I sold my first article to Bassmaster Magazine in the early 1970s and have been a regular contributor to B.A.S.S. publications and to their website ever since. I am blessed and proud to be associated with B.A.S.S. and the wonderful people who make this organization the foundation for the sport we all love. I am thrilled that Andrew will be returning to the B.A.S.S. family, and I will be pulling for his success with no apologies.]
After eight years on the FLW Tour, Andrew Upshaw will be fishing the Eastern and Central Opens in 2020 with the goal of qualifying for the Bassmaster Elite Series. This will be a homecoming of sorts because Upshaw was the first Bassmaster Carhartt College Series champion to qualify for the Classic.
He finished 31st at the 2012 Red River Classic, which left him longing to come back.
“I’ve competed in a number of championship events since then, but none of them compare to the Classic,” Upshaw said.
After the Red River Classic, Upshaw nearly qualified for the Elite Series via the Northern Opens in 2012. He finished 16th at the first Open on the James River and third at the next event on the Detroit River.
He was leading the AOY point standings after the first day of the third and final tournament of the series on Cayuga Lake. The following day he lost 18 bass, brought only one fish to the scales and fell short of qualifying for the Elite Series.
“That stunned me,” Upshaw said. “I knew I wasn’t ready at that point to compete on the Elites and be successful.”
That same year Upshaw qualified for the FLW Tour through what is now known as the Costa Series. Since then he has amassed nearly $500,000 in winnings and has qualified for the last three Forrest Wood Cup championships. It would have been four Cup appearances in a row had FLW not been sold and its format altered.

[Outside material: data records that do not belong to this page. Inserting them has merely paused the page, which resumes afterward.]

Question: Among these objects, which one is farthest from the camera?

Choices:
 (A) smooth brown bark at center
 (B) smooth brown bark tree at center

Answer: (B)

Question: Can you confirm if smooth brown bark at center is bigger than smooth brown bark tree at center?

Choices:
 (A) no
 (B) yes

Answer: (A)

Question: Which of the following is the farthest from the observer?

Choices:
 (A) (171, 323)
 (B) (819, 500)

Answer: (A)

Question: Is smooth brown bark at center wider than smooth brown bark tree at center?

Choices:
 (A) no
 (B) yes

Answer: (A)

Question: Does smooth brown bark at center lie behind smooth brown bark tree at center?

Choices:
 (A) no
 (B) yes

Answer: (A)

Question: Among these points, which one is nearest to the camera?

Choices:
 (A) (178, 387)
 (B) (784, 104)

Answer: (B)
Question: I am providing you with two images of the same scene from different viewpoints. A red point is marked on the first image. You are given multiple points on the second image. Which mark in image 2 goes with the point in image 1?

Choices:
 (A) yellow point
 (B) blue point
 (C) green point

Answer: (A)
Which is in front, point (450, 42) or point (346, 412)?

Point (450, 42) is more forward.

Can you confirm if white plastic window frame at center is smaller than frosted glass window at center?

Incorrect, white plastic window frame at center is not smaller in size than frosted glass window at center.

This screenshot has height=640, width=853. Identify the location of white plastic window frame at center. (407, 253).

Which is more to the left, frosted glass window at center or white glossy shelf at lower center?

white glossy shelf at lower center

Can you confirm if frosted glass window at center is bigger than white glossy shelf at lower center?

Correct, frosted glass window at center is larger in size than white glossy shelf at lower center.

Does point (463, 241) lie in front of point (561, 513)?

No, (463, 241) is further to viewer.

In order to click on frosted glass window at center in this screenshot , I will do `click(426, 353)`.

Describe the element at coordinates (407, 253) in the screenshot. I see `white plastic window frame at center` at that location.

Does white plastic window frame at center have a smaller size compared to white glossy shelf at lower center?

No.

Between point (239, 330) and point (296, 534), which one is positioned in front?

“I’ve spent eight years on the FLW Tour, honing my skills and working really hard to become a better fisherman,” Upshaw said.
In 2019 Upshaw won his first FLW Tour event at Lake Cherokee and the Costa Championship at Lake Cumberland. He appears ready to step up to the Elites. Of course, that means qualifying via the Bassmaster Opens, which is one of the tallest hurdles in this sport.
“FLW was a phenomenal home for me and they treated me extremely well,” Upshaw said. “But all that has changed since they were purchased. I’m young enough that I can have a long career on the Elites if I can get there. I’m going to put all my focus on the Opens. Undoubtedly, it will take everything I’ve got to make it.”
Upshaw’s decision to fish the Opens didn’t come easily. He struggled with it for weeks, discussed it with his wife and family and asked for guidance from above.
“I had to look two to three years into the future to see where I wanted to be,” Upshaw said. “I want to be on the Elite Series and win one of those blue trophies. I’ve dreamed of winning the Classic, the ultimate championship, since I was a kid. And, I’m glad to be going back to my roots, which is B.A.S.S."